AN INTERNATIONAL campaigner for elder people’s rights, based in Fittleworth, has spoken again of the importance of elderly care and dignity issues.
Amanda Waring began calling for elderly people to be treated with more respect after her mother, actress Dorothy Tutin, died in August 2001.
Her campaigning began as a reaction to what she said was an ‘appalling lack of care’ that her mother received.
“When she died I sold my flat in order to make a film in her memory, in order to show staff care workers that they are dealing with an individual,” she said.
King Edward VII hospital in Midhurst, where Amanda’s mother spent the last months of her life before she passed away, was the place where the film was shot. It was later seen all around the world.

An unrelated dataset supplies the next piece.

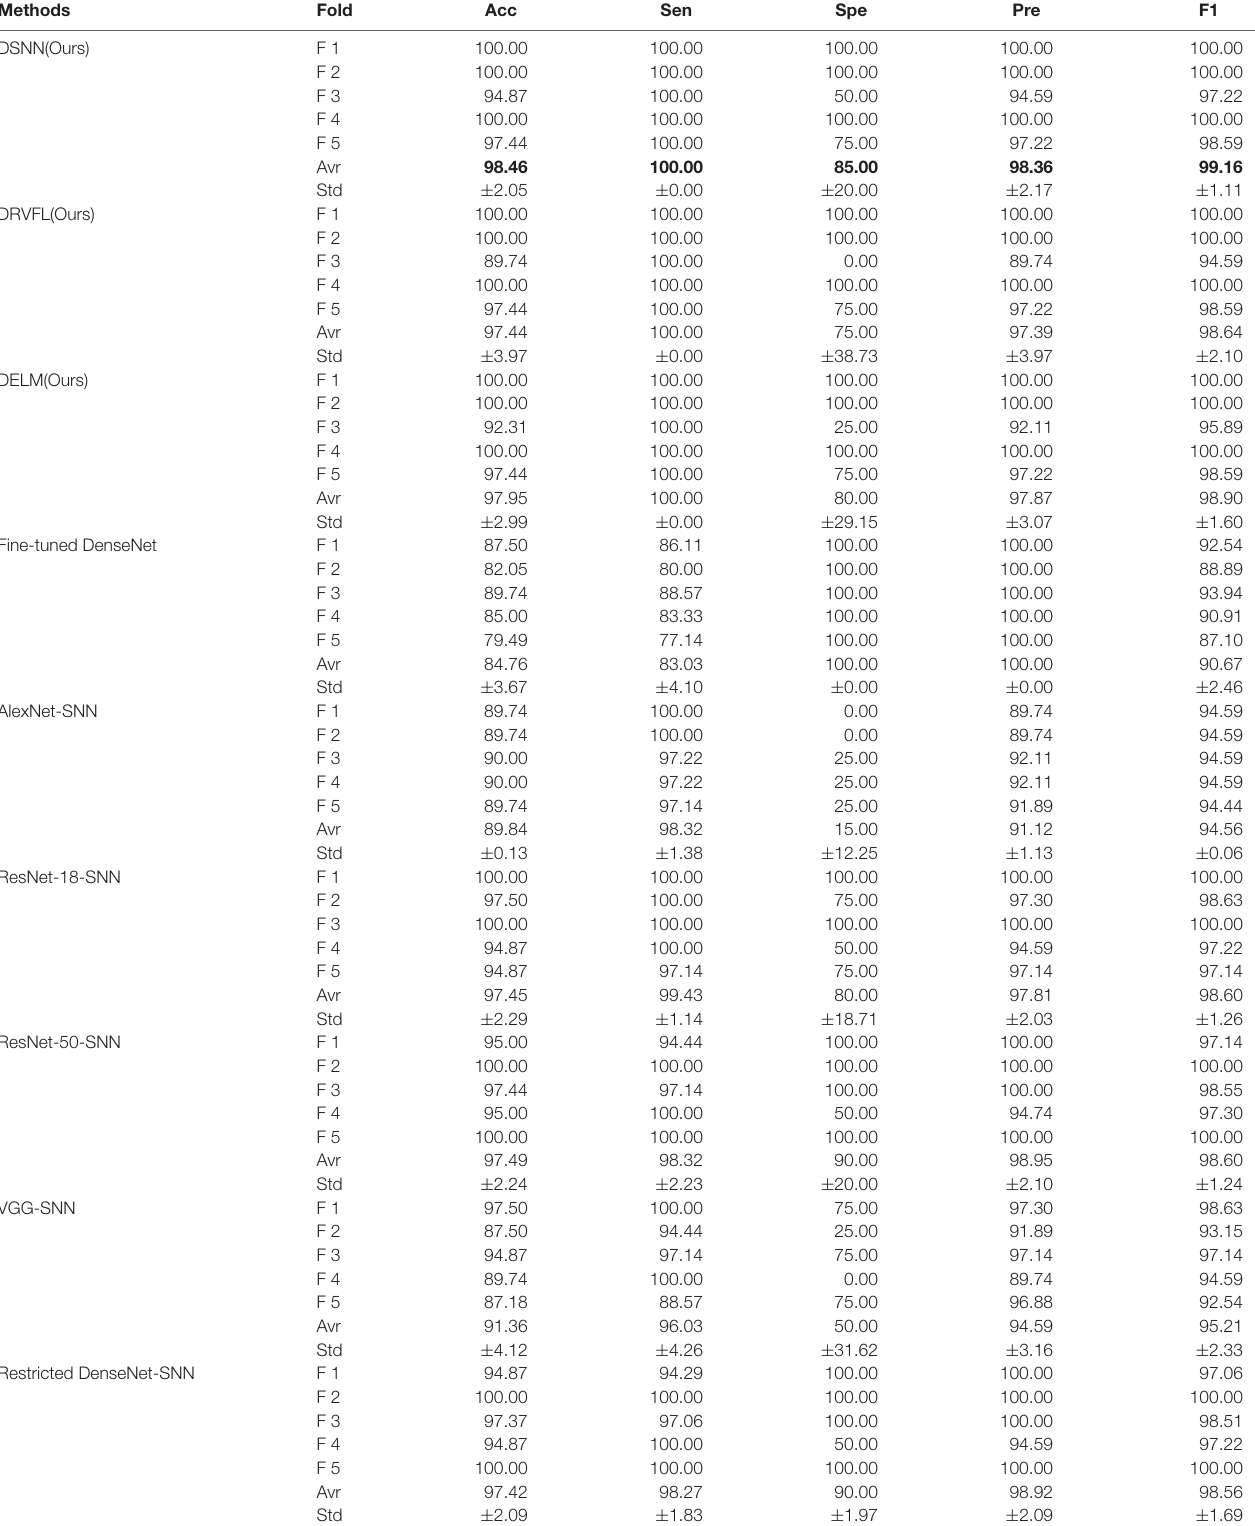
TABLE 6 | The classification performance based on five-fold cross-validation (unit: %). Methods Fold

Although she said her mother was neglected in other hospitals, Amanda praised hospital and Macmillan staff at King Edward VII, saying they were ‘fantastic’.
“They gave mum the dignity and respect that she deserved,” she added.
Amanda was speaking ahead of Dignity Action Day, on February 1, which aims to raise awareness of the needs of vulnerable people in hospitals, care homes and throughout communities.
Amanda is now a spokeswoman and initiator of the government’s dignity board, and has since produced a series of films, a song and a book, all of which have reportedly been used to help teach people how best to care for and respect the elderly all around the world.